Source document:

□ □ □

By Catholic Online (NEWS CONSORTIUM)
September 16th, 2012
Catholic Online (www.catholic.org)

The heat was intense heat and the humidity unbearable - but that didn't stop the thousands of faithful who swarmed to see Pope Benedict XVI give his open-air mass service in Beirut, Lebanon. The pope offered a very special prayer of peace for the neighboring nation of Syria, which has remained in a state of strife and turmoil for over a year.

LOS ANGELES, CA (Catholic Online) - The pope urged Lebanese Christians in particular to be peacemakers amid the "grim trail of death and destruction" around the world.

A throng of an estimated 350,000 people greeted him as part of his three-day visit to Lebanon. Like most other nations that comprise the Arab world, regional fury among Muslims has broiled over due to a U.S.-made internet video, "Innocence of Muslims" insulting the Prophet Muhammad.

"May God grant to your country, to Syria and to the Middle East, the gift of peaceful hearts, the silencing of weapons and the cessation of all violence," the pope said in a prayer.

Beirut's waterfront, which was close to the front line in Lebanon's 1975-1990 Civil War, was jammed by adherents early Sunday morning. Crowds chanted "Be-ne-di-cto" while waving Vatican flags and wearing white baseball caps that read "I give you my peace" in Arabic.

□ □ □

Given records:
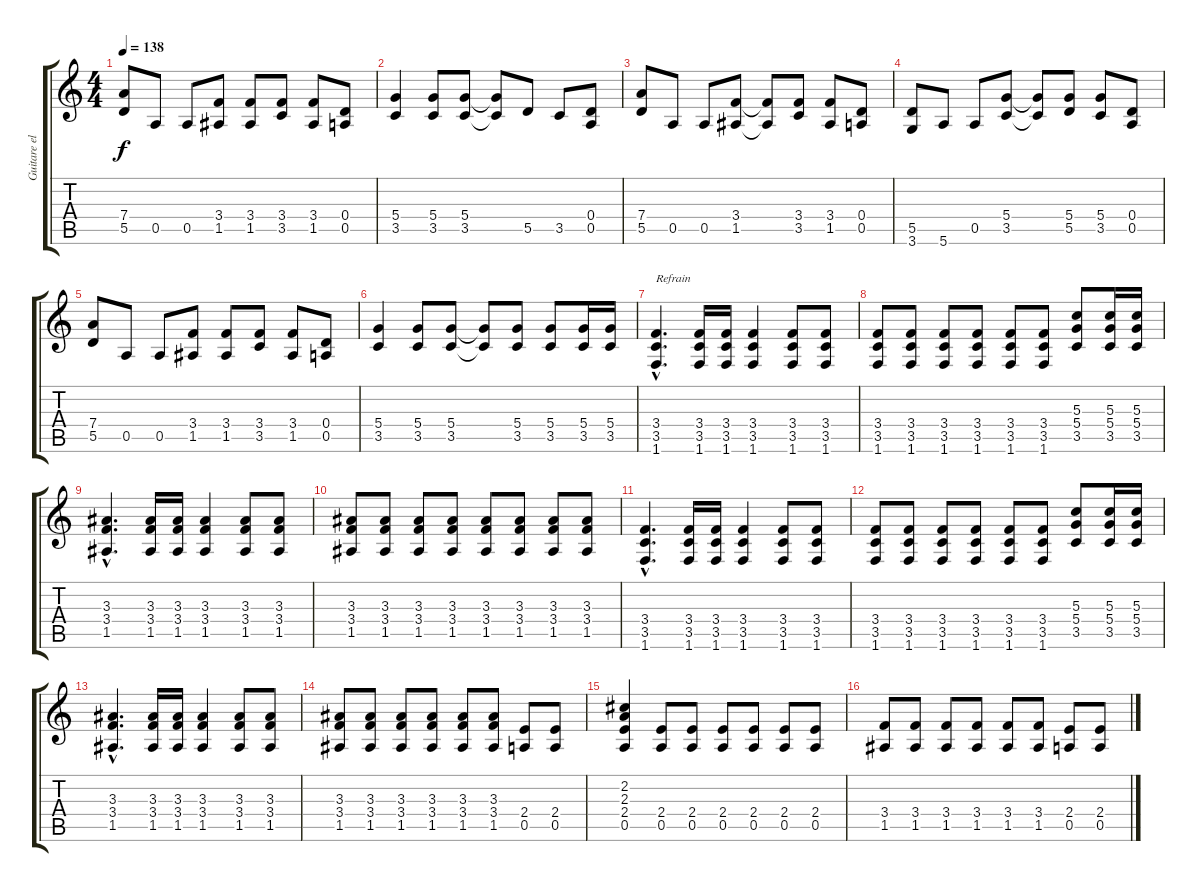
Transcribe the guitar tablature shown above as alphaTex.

\track ("Guitare elec 1" "Guitare el") {instrument overdrivenguitar}
\staff {score tabs}
\tuning (E4 B3 G3 D3 A2 E2) {hide}
\ts (4 4)
\tempo 138
\clef g2
\ks c
(7.4 5.5).8{dy f} 0.5.8 0.5.8 (3.4 1.5).8 (3.4 1.5).8 (3.4 3.5).8 (3.4 1.5).8 (0.4 0.5).8 |
(5.4 3.5).4 (5.4 3.5).8 (5.4 3.5).8 (5.4{t} 3.5{t}).8 5.5.8 3.5.8 (0.4 0.5).8 |
(7.4 5.5).8 0.5.8 0.5.8 (3.4 1.5).8 (3.4{t} 1.5{t}).8 (3.4 3.5).8 (3.4 1.5).8 (0.4 0.5).8 |
(5.5 3.6).8 5.6.8 0.5.8 (5.4 3.5).8 (5.4{t} 3.5{t}).8 (5.4 5.5).8 (5.4 3.5).8 (0.4 0.5).8 |
(7.4 5.5).8 0.5.8 0.5.8 (3.4 1.5).8 (3.4 1.5).8 (3.4 3.5).8 (3.4 1.5).8 (0.4 0.5).8 |
(5.4 3.5).4 (5.4 3.5).8 (5.4 3.5).8 (5.4{t} 3.5{t}).8 (5.4 3.5).8 (5.4 3.5).8 (5.4 3.5).16 (5.4 3.5).16 |
(3.4{hac} 3.5{hac} 1.6{hac}).4{d txt "Refrain"} (3.4 3.5 1.6).16 (3.4 3.5 1.6).16 (3.4 3.5 1.6).4 (3.4 3.5 1.6).8 (3.4 3.5 1.6).8 |
(3.4 3.5 1.6).8 (3.4 3.5 1.6).8 (3.4 3.5 1.6).8 (3.4 3.5 1.6).8 (3.4 3.5 1.6).8 (3.4 3.5 1.6).8 (5.3 5.4 3.5).8 (5.3 5.4 3.5).16 (5.3 5.4 3.5).16 |
(3.3{hac} 3.4{hac} 1.5{hac}).4{d} (3.3 3.4 1.5).16 (3.3 3.4 1.5).16 (3.3 3.4 1.5).4 (3.3 3.4 1.5).8 (3.3 3.4 1.5).8 |
(3.3 3.4 1.5).8 (3.3 3.4 1.5).8 (3.3 3.4 1.5).8 (3.3 3.4 1.5).8 (3.3 3.4 1.5).8 (3.3 3.4 1.5).8 (3.3 3.4 1.5).8 (3.3 3.4 1.5).8 |
(3.4{hac} 3.5{hac} 1.6{hac}).4{d} (3.4 3.5 1.6).16 (3.4 3.5 1.6).16 (3.4 3.5 1.6).4 (3.4 3.5 1.6).8 (3.4 3.5 1.6).8 |
(3.4 3.5 1.6).8 (3.4 3.5 1.6).8 (3.4 3.5 1.6).8 (3.4 3.5 1.6).8 (3.4 3.5 1.6).8 (3.4 3.5 1.6).8 (5.3 5.4 3.5).8 (5.3 5.4 3.5).16 (5.3 5.4 3.5).16 |
(3.3{hac} 3.4{hac} 1.5{hac}).4{d} (3.3 3.4 1.5).16 (3.3 3.4 1.5).16 (3.3 3.4 1.5).4 (3.3 3.4 1.5).8 (3.3 3.4 1.5).8 |
(3.3 3.4 1.5).8 (3.3 3.4 1.5).8 (3.3 3.4 1.5).8 (3.3 3.4 1.5).8 (3.3 3.4 1.5).8 (3.3 3.4 1.5).8 (2.4 0.5).8 (2.4 0.5).8 |
(2.2 2.3 2.4 0.5).4 (2.4 0.5).8 (2.4 0.5).8 (2.4 0.5).8 (2.4 0.5).8 (2.4 0.5).8 (2.4 0.5).8 |
(3.4 1.5).8 (3.4 1.5).8 (3.4 1.5).8 (3.4 1.5).8 (3.4 1.5).8 (3.4 1.5).8 (2.4 0.5).8 (2.4 0.5).8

□ □ □

Jobs:
1 – In the news report on Pope Benedict XVI's mass in Beirut, do the following statements agree with the text? Answer yes or no for each, quoting the words that decide it.
(a) The pope's visit to Lebanon lasted three days.
(b) The open-air mass took place in Damascus.
(c) The white baseball caps worn by the crowd carried their message in English.
2 – According to the news report on Pope Benedict XVI's mass in Beirut, about how many people greeted the pope?
3 – Write a continuation of the news report on Pope Benedict XVI's mass in Beirut, picking up after its final sentence.

Answer set:
1 –
(a) Yes: "as part of his three-day visit to Lebanon"
(b) No: "give his open-air mass service in Beirut, Lebanon"
(c) No: "wearing white baseball caps that read "I give you my peace" in Arabic"

2 – An estimated 350,000 people.

3 –
"I pray in particular that the Lord will grant to this region of the Middle East servants of peace and reconciliation, so that all people can live in peace and with dignity," the 85-year old pontiff said in his homily. "This is an essential testimony which Christians must render here, in cooperation with all people of good will. I appeal to all of you to be peacemakers, wherever you find yourselves."

The Pope appeared in his bullet-proof, glass-encased "Popemobile" and sat on a big stage shaped like a Cedar tree, which is the symbol of Lebanon in front of a sea of Middle East Christians.

About 35 per cent of the region's Christians live in Lebanon, which is the largest single Christian community in the area.

"It was a pleasure to have him in Lebanon," a witness said after the Mass. "Here we have both Muslims and Christians, and the Pope helps us be together."

Security was heavy in Beirut throughout his visit. Lebanese army troops patrolled the streets in armored personnel carriers and set-up roadblocks, while army helicopters hovered overhead.